超短編小説 トモコとマリコ

超短編小説を中心とした短い読み物を発表しています。

廊下の闇と指の傷

 赤の絵の具が余ったので、指にいたずら描きをした。小さな切り傷から、血を一筋垂らしてみる。なかなかの出来映えだと思ったが、明るい蛍光灯の下で見るとやはりただの絵だ。
 眺めていると、ふいに部屋の電気が消えた。廊下に足音が響き、ドアの外から父の声がした。「町じゅう停電してるみたいだ」。父の足音が遠ざかり、部屋が本当にしんとなった。
 カーテンを開けると、町は闇にくるまれていた。空には灰雲が立ちこめていて、月明かりも見えなかった。時間も遅かったので、このまま寝てしまおうとベッドに潜ったが、なかなか寝付けなかった。

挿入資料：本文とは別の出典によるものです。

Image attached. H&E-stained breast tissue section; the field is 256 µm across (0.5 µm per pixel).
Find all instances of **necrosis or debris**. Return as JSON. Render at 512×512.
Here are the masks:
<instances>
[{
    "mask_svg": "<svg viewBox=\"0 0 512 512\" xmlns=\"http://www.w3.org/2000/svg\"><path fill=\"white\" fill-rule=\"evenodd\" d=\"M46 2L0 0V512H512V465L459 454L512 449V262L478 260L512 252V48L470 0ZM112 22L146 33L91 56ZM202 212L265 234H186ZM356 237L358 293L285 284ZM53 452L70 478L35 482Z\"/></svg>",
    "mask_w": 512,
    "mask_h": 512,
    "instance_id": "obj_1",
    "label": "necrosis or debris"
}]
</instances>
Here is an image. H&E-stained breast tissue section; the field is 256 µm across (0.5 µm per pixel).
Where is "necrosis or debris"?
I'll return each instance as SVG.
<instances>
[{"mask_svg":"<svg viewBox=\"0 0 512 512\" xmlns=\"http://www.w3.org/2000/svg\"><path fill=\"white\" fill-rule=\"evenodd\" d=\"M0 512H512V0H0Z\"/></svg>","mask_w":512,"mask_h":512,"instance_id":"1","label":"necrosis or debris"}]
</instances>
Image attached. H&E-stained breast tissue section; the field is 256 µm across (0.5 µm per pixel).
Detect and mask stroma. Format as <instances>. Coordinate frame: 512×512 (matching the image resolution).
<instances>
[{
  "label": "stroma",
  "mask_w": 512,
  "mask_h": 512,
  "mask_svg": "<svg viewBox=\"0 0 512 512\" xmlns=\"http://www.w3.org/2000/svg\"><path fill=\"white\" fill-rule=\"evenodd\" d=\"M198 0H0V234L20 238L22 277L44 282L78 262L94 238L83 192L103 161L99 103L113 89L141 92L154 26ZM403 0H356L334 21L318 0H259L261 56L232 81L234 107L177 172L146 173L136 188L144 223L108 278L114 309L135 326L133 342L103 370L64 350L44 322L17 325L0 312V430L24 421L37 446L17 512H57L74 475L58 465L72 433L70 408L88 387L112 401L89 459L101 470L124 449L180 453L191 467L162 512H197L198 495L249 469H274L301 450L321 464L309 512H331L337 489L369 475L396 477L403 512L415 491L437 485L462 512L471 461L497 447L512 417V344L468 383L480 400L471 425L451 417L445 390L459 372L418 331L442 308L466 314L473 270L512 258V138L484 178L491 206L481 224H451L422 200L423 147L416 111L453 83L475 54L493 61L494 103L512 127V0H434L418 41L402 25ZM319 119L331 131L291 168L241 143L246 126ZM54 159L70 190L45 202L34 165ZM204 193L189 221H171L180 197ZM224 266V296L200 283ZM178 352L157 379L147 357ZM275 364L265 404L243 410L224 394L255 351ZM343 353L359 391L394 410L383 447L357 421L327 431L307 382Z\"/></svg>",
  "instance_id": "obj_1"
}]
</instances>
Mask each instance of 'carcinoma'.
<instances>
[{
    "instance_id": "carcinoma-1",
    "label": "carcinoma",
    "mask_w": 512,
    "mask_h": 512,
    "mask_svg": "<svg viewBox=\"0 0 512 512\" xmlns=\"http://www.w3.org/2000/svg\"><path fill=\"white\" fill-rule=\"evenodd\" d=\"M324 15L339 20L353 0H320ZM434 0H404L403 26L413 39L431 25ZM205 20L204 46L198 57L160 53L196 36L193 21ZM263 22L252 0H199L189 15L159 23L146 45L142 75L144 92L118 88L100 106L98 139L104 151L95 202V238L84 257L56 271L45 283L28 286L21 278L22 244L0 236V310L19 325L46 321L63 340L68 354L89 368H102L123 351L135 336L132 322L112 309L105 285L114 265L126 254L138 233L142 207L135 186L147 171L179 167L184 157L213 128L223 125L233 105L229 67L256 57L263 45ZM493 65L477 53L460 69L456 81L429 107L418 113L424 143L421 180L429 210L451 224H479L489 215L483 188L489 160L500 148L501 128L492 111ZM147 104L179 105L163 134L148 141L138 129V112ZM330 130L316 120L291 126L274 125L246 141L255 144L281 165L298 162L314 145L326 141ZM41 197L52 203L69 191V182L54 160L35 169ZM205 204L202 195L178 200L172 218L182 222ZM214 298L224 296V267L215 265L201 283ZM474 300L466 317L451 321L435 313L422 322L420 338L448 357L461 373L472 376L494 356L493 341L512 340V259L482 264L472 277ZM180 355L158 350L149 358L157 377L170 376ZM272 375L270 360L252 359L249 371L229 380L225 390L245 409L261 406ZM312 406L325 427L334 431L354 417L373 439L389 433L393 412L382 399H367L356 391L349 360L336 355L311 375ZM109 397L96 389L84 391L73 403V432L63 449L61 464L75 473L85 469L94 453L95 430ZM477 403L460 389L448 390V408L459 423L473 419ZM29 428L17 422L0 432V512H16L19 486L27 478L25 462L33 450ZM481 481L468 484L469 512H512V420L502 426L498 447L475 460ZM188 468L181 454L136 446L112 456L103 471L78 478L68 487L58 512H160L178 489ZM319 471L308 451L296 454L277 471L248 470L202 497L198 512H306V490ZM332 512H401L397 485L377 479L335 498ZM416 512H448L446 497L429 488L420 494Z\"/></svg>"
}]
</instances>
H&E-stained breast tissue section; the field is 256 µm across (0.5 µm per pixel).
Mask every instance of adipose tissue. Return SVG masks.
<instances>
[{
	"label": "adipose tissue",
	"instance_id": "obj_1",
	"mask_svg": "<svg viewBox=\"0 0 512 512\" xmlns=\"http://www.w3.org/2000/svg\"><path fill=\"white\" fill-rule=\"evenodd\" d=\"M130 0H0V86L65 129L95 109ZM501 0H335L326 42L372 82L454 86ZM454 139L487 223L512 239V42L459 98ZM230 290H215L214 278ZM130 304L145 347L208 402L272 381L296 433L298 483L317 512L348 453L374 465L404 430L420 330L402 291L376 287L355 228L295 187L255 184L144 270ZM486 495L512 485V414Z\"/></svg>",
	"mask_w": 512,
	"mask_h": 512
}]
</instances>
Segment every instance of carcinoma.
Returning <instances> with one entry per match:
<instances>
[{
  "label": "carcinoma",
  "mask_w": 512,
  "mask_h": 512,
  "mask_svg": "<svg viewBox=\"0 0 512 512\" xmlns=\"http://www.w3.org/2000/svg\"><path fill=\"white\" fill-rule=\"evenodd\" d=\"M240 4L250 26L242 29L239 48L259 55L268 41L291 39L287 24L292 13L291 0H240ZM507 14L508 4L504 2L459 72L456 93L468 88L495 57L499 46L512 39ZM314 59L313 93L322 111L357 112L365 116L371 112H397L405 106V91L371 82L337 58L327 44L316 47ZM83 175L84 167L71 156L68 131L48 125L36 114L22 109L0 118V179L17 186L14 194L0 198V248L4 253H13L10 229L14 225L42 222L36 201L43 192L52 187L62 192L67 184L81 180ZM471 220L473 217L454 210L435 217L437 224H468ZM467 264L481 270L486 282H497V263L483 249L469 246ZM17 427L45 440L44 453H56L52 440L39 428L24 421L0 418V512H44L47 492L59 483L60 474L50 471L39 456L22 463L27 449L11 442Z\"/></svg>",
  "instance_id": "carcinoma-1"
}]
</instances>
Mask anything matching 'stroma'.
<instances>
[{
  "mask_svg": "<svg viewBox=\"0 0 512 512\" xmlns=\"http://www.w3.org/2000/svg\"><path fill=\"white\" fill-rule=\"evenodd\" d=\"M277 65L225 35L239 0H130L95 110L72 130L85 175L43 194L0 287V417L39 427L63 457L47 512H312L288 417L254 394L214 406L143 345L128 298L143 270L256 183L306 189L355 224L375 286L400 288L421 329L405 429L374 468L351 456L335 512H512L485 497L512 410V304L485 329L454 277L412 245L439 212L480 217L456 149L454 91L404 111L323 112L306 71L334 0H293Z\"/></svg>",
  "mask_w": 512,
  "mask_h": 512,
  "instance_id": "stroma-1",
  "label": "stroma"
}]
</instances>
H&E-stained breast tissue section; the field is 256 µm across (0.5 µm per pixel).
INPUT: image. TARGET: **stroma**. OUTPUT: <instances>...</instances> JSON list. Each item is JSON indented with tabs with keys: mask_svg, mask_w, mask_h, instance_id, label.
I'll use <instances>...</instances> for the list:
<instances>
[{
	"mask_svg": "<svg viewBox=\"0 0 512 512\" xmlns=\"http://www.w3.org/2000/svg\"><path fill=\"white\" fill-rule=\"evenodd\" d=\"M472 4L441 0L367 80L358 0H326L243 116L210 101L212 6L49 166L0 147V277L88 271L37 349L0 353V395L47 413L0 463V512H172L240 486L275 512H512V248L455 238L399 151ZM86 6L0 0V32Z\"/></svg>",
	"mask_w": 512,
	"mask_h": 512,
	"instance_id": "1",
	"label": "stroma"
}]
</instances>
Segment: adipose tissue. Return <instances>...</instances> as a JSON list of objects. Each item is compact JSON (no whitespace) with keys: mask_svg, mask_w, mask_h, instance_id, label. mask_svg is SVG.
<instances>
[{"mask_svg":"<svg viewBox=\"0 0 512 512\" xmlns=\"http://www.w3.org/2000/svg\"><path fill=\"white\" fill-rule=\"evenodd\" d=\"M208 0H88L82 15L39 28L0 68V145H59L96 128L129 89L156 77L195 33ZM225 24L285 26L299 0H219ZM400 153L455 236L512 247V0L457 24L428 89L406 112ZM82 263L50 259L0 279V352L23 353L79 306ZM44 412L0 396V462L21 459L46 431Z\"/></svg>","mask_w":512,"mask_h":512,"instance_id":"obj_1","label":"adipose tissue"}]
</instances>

 そのうち、ふと指が痛み出した。闇に慣れてきた目を凝らしてみると、絵の具で描いた傷の周りの肉が膨れ、血の筋がいくつも流れていた。
 驚いてベッドから飛び起き、手探りでドアを探して、廊下に出た。物音一つしなかった。家族の名前を呼んだが、もう寝てしまっているのか、反応は無かった。
 そのうち、指から流れた血が、手首にまで垂れてきたのがわかった。血を止めなければと思い、とりあえず空いている手で指をぎゅっと掴んだ。ぬるぬるとした温かい感触が手の中を這っていった。
 風呂場の水道で血を洗い流そうと、廊下を歩いていくのだが、廊下の闇は先に行くほど濃くなっていき、闇が濃くなるだけ傷口が開いていくようだった。
 やがて血が肘まで伝い、滴になって床に落ちる音がした。足で踏むと冷たかった。歩いているうちに、廊下が下の方に曲がっていき、ゆるやかな坂になって、足下に落ちた血が細い線を描きながら闇の中に消えていった。意識が遠のき、風呂場の場所がわからなくなっていた。体じゅうの血が抜けて出てしまったのだと思った。ピチャピチャという音が長い廊下の先で何度も響いていた。

 ふいに町の方が何となくざわざわしてきて、遠くで家族の声がした。廊下の電気が一斉に点き、闇が洗い流された。指先を見ると傷はやっぱりただの絵だった。けれど、廊下のシミはしばらく消えなかった。